なるほど。この奥方は幼児の世話を侍女に任せきりだったわけだ。
「ブラン様も夜泣きしたかしら?」
「したわよ。そりゃあもう、うるさくてうるさくて……」
「分かるわ。それで、どうやって泣きやませたの?」
「どうやってって……」
「侍女を呼びつけて、泣きやむまで面倒を見させた?」
レベッカはルシールを睨み、「そうよ」と答えた。
「侍女にブラン様を任せるとき、貴女、こう言わなかった? うるさいとか、黙らせてとか」
図星だったのだろう。
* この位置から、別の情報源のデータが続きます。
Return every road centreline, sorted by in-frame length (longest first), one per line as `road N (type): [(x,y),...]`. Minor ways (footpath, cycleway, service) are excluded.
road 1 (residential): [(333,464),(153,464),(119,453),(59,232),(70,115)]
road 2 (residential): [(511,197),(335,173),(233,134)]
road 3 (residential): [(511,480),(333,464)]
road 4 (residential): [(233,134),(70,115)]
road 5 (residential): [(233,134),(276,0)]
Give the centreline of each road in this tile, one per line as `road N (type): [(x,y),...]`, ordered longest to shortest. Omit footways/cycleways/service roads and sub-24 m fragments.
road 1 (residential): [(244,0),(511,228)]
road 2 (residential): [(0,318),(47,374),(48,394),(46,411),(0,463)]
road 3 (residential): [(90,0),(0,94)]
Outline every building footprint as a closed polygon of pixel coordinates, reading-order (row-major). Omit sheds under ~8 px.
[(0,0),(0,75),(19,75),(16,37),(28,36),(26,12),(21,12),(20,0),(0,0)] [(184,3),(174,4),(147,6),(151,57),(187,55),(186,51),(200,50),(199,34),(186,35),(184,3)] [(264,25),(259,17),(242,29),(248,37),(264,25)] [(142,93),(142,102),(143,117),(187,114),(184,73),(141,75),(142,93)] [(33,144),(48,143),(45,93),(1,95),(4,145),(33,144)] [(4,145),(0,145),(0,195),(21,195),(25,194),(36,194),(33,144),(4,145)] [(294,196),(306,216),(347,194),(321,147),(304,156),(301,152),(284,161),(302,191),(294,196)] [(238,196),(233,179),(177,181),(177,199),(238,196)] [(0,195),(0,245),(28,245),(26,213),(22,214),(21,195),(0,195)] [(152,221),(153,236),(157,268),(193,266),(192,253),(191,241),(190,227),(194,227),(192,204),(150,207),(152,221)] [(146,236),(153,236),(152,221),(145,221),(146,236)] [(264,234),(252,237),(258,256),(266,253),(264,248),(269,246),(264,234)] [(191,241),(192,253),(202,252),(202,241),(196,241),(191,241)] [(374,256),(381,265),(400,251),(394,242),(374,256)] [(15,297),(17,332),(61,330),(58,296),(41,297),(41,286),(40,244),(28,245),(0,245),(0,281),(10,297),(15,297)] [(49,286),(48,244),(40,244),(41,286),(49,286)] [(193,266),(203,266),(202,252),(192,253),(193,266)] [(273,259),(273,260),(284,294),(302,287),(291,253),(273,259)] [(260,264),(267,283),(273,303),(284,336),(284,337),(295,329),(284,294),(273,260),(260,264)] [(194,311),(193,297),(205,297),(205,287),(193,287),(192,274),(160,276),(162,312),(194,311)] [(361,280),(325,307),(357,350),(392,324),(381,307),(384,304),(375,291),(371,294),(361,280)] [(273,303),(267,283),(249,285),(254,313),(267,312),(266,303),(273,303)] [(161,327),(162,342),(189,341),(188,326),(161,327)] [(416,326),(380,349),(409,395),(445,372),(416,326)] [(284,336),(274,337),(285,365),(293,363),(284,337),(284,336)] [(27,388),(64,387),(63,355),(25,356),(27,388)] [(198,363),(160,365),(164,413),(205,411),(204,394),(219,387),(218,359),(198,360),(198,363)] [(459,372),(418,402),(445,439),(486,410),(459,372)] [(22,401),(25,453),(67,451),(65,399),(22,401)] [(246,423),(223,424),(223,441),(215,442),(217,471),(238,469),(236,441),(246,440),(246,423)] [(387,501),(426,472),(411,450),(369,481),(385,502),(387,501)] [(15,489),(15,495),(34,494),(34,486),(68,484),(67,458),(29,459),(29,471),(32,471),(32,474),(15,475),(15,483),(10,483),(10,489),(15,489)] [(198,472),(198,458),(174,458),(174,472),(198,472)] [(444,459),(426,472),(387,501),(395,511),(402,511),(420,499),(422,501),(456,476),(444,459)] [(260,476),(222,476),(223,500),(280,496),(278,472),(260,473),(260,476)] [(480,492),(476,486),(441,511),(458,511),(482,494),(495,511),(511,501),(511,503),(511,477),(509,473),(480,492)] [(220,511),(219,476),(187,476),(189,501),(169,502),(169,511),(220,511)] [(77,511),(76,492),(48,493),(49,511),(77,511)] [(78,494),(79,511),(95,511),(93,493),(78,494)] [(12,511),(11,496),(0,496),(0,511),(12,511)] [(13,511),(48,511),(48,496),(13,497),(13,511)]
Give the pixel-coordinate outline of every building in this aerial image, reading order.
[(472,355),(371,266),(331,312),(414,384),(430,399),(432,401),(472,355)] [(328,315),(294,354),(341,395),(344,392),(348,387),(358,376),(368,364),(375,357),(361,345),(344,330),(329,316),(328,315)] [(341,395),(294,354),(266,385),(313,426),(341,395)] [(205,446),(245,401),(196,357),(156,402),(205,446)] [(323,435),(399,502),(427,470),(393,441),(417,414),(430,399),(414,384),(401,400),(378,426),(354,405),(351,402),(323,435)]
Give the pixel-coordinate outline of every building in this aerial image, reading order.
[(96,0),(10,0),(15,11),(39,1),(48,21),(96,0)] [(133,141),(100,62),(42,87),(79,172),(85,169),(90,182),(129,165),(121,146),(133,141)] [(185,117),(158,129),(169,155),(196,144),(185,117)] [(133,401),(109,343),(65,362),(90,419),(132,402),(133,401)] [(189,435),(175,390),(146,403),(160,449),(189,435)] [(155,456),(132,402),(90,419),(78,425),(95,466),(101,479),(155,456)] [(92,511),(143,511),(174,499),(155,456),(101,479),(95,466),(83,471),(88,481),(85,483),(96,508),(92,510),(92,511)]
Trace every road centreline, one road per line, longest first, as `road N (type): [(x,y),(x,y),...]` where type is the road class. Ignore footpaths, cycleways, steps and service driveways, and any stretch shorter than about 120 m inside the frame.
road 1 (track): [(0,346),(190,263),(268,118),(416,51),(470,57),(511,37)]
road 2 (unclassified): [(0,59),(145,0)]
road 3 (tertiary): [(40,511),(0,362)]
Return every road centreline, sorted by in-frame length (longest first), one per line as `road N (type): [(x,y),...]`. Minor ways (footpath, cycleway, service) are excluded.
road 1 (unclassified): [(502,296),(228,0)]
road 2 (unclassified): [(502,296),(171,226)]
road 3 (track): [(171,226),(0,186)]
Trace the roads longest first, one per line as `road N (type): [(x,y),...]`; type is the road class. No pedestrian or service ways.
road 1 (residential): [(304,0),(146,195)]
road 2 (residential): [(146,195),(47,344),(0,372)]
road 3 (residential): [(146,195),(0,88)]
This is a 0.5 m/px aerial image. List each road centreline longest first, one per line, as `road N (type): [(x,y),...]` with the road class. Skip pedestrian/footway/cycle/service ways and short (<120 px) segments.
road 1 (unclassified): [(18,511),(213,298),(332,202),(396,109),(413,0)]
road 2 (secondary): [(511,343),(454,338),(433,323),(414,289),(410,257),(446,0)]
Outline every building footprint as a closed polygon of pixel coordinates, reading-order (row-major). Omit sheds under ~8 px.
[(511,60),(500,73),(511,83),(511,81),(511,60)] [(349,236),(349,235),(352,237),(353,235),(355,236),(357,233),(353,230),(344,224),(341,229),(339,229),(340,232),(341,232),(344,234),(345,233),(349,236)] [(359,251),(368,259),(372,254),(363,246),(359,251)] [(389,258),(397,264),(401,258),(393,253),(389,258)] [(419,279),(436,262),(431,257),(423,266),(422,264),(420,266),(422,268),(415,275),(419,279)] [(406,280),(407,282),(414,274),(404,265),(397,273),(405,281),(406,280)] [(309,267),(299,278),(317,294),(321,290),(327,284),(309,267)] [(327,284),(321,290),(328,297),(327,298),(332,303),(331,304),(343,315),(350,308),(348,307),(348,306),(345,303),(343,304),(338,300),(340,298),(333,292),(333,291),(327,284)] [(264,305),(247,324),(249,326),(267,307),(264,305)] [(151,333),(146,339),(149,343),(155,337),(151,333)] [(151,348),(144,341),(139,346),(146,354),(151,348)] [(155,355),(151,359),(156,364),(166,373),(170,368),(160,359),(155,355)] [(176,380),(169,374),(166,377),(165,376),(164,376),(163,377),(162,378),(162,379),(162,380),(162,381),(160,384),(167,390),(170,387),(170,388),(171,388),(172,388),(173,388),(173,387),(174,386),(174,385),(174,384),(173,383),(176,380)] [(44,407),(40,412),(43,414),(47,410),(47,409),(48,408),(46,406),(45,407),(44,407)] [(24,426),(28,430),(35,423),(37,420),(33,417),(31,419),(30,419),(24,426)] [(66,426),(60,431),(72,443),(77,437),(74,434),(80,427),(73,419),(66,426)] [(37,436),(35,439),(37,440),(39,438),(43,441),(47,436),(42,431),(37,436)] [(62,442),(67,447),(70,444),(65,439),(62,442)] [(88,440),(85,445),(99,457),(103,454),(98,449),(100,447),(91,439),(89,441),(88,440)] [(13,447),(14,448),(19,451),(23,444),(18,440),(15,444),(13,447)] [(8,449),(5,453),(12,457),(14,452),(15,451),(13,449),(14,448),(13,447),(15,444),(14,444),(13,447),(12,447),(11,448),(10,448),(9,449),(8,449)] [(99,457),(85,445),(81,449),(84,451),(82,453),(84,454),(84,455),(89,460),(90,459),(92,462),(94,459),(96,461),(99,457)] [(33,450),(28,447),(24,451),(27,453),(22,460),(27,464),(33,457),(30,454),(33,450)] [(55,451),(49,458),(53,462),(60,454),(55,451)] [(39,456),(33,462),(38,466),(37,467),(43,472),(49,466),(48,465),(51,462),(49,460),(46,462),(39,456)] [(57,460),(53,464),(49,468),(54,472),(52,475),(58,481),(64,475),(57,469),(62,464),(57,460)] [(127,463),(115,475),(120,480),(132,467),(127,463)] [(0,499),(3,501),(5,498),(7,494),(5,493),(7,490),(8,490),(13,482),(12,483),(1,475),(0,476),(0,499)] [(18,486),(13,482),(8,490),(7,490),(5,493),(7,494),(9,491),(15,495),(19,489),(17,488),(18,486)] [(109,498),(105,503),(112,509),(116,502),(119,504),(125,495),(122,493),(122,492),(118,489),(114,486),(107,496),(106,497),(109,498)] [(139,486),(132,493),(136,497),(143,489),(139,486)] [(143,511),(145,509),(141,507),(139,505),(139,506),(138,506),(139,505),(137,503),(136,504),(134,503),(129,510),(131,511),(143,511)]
レベッカは腕組みして「それのなにが悪いの?」と開き直ってみせる。「それが今の滅茶苦茶な悪戯に繋がってるって言いたいわけ?」
ひとは刺激に反応する。傷跡を突かれたら痛いものだ。自然、態度も過敏になる。外傷は撫でても痛いし悪化するものだ。ところが、心の傷はそうではない。触れ方を心得ていれば、それは慰撫となる。
ルシールはテーブルに右手を伏せた。レベッカに差し出すように。
「レベッカ。貴女、自分の子供に愛されてると思ってる?」
「なにが言いたいの? 愛されてるかどうかなんて知らないわ。分かるわけないじゃない。というか、あの子がなに考えてるかなんてちっとも――」
レベッカの言葉が絶える。ルシールが右の手のひらを返したからだろう。焼け爛れた手のひらを凝視している。
「イアゼル様が立てるようになったとき、彼、暖炉に近付いたの。真冬のことよ。ほら、炎って綺麗じゃない? イアゼル様は興味津々だった。あと一歩でも近付けば大火傷。その寸前で、私はイアゼル様を抱きとめたの。左手で彼を抱いて、右手は炉室の煉瓦に突いたのよ。私が叫んだから、あの子、泣いてしまったわ。泣きやんだ頃に爛れた手を見せて、炎がどれだけ危険か伝えたの。そうしたら、私の手を見てまた泣いてしまったわ。でも、二度と暖炉に近寄らなくなった。言葉が覚束なくても、ちゃんと理解してくれたのよ。自分が助けられたことも分かってるのね。ときどき私の右手を見て、目を潤ませたりするの」
「火傷は気の毒だけど、結局なにが言いたいの? 自慢話?」
レベッカの苛立った口調に、ルシールは微笑みを返した。
「わざとなの」
「……なにが?」
「全部。イアゼル様が暖炉に近付くのを私はずっと横目で眺めてた。あわや、というところまで放置して、わざと自分の手を焼いたのよ」
レベッカは自分の口元に手をやり、奇怪なものでも見るように焼けた手のひらに視線を落としている。
「それで恩を売ったってわけ?」
「違う」
「じゃあなによ」
「愛してるって伝えるためよ」
レベッカは唖然とした様子である。ルシールとしては、より厳密な表現があったのだが、彼女相手に使うのはいささか穏当ではない。
なぜ手を焼いたのか。
もとよりルシールにとって愛は、イアゼルを自分の手元に繋ぎ止めておくための必須条件である。だから分かりやすく、何度でも思い出せるよう消えない傷として、自己犠牲の標を刻んだに過ぎない。それが愛の表明だと思うのは相手の勝手だ。しかしながら、爛れた右手が打算の結果だと断ずるような性格にならないよう、慎重に育てた向きはある。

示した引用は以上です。